(Beginning of DATASET EXTRACT)
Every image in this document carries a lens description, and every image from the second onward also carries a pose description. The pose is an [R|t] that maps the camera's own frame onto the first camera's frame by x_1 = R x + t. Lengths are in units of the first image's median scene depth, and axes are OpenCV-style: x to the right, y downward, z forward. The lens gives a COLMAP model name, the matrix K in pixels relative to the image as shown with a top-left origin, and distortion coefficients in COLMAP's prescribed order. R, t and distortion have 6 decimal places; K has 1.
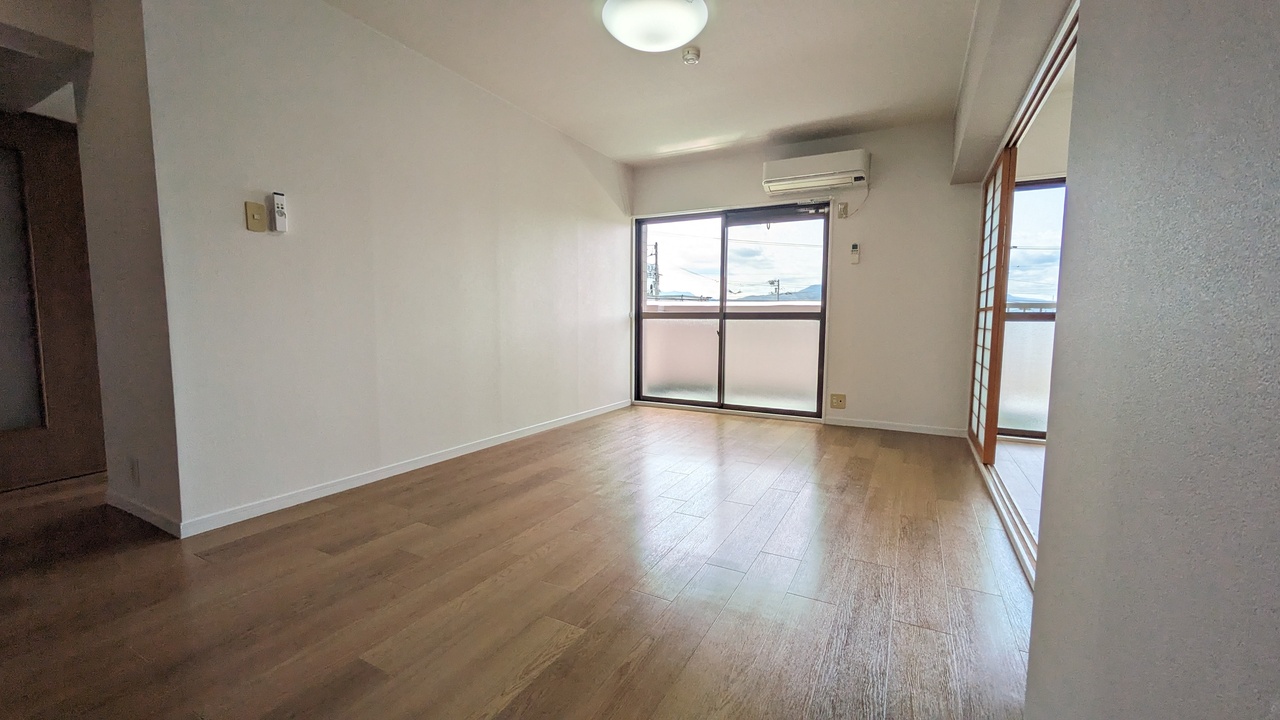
lens RADIAL K [[501.5, 0, 647.2], [0, 501.5, 368.1], [0, 0, 1]] dist [0.000564, 0.000490]
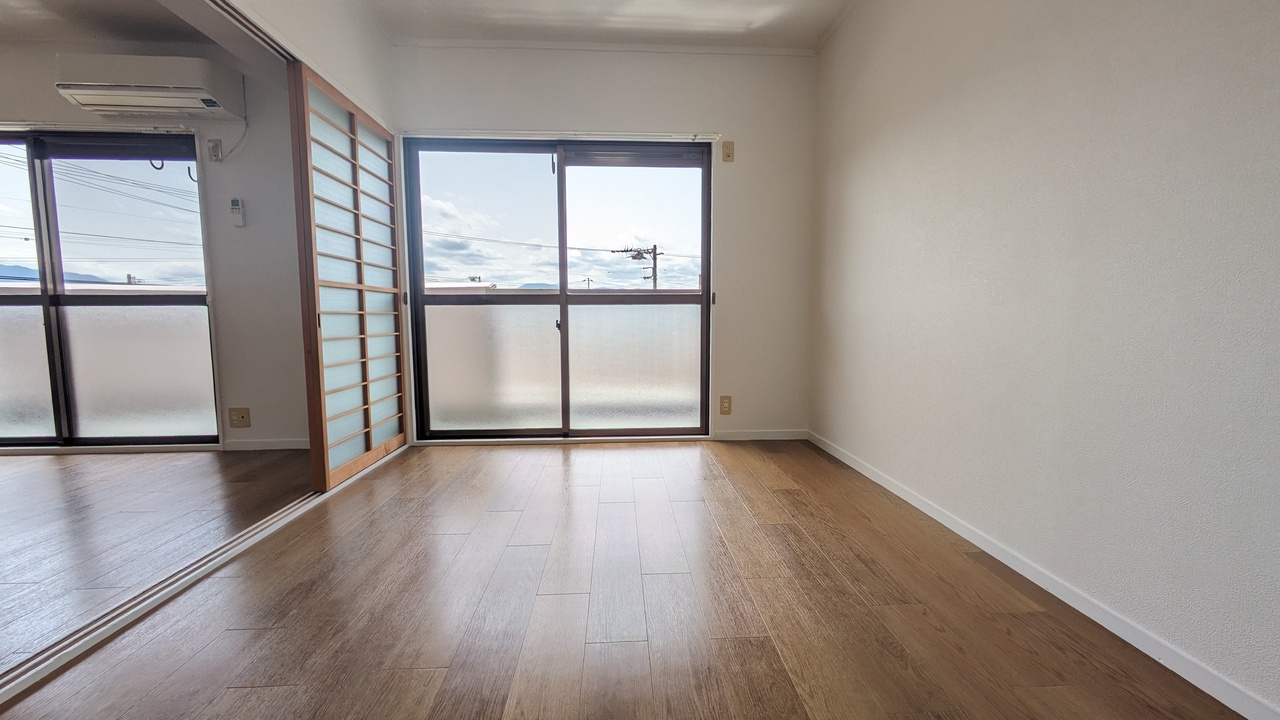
lens RADIAL K [[501.5, 0, 651.3], [0, 501.5, 362.5], [0, 0, 1]] dist [0.000564, 0.000490]
pose [[0.856152, -0.058514, 0.513400, -0.099078], [0.059544, 0.998121, 0.014463, -0.023617], [-0.513282, 0.018187, 0.858027, 0.364064]]
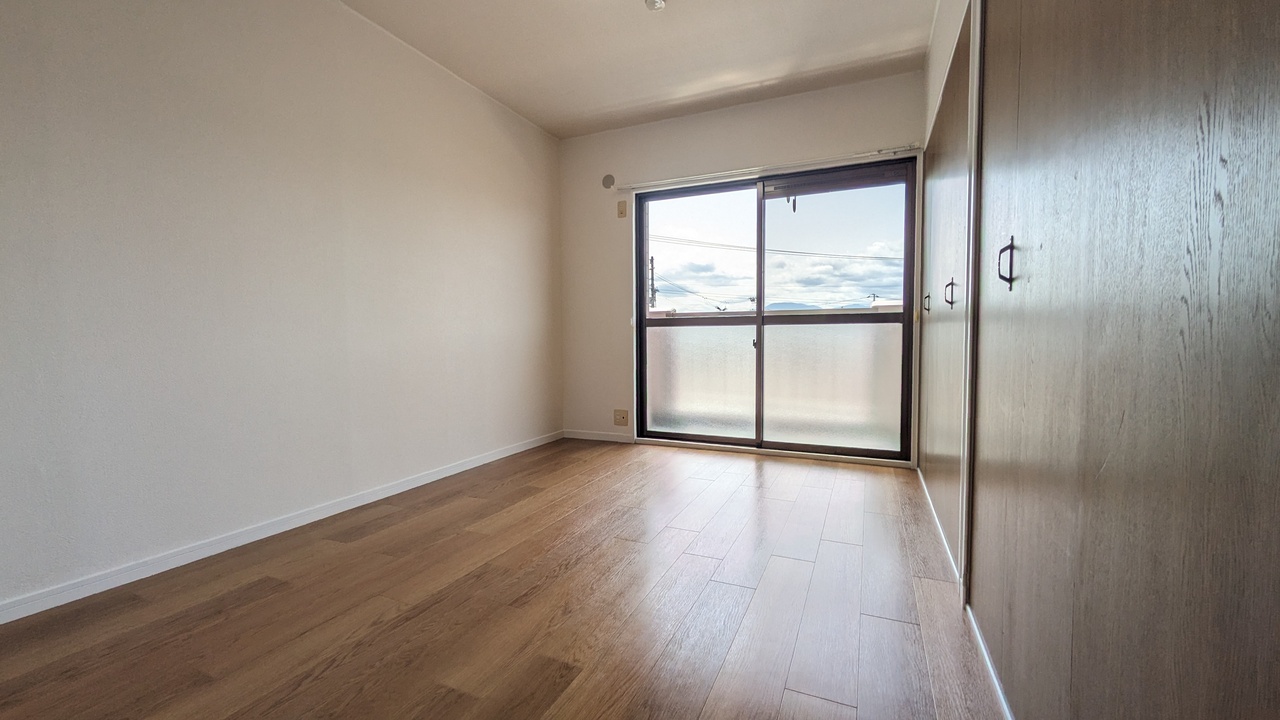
lens RADIAL K [[501.5, 0, 648.3], [0, 501.5, 362.0], [0, 0, 1]] dist [0.000564, 0.000490]
pose [[0.997414, -0.018089, 0.069553, -0.064642], [0.020995, 0.998927, -0.041284, -0.017605], [-0.068731, 0.042638, 0.996724, 0.283585]]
(End of DATASET EXTRACT)
## WORK INSTRUCTION
Copy out every one of the lines above word for word, leaving out the pictures.

## TASK RESULT
Every image in this document carries a lens description, and every image from the second onward also carries a pose description. The pose is an [R|t] that maps the camera's own frame onto the first camera's frame by x_1 = R x + t. Lengths are in units of the first image's median scene depth, and axes are OpenCV-style: x to the right, y downward, z forward. The lens gives a COLMAP model name, the matrix K in pixels relative to the image as shown with a top-left origin, and distortion coefficients in COLMAP's prescribed order. R, t and distortion have 6 decimal places; K has 1.
lens RADIAL K [[501.5, 0, 647.2], [0, 501.5, 368.1], [0, 0, 1]] dist [0.000564, 0.000490]
lens RADIAL K [[501.5, 0, 651.3], [0, 501.5, 362.5], [0, 0, 1]] dist [0.000564, 0.000490]
pose [[0.856152, -0.058514, 0.513400, -0.099078], [0.059544, 0.998121, 0.014463, -0.023617], [-0.513282, 0.018187, 0.858027, 0.364064]]
lens RADIAL K [[501.5, 0, 648.3], [0, 501.5, 362.0], [0, 0, 1]] dist [0.000564, 0.000490]
pose [[0.997414, -0.018089, 0.069553, -0.064642], [0.020995, 0.998927, -0.041284, -0.017605], [-0.068731, 0.042638, 0.996724, 0.283585]]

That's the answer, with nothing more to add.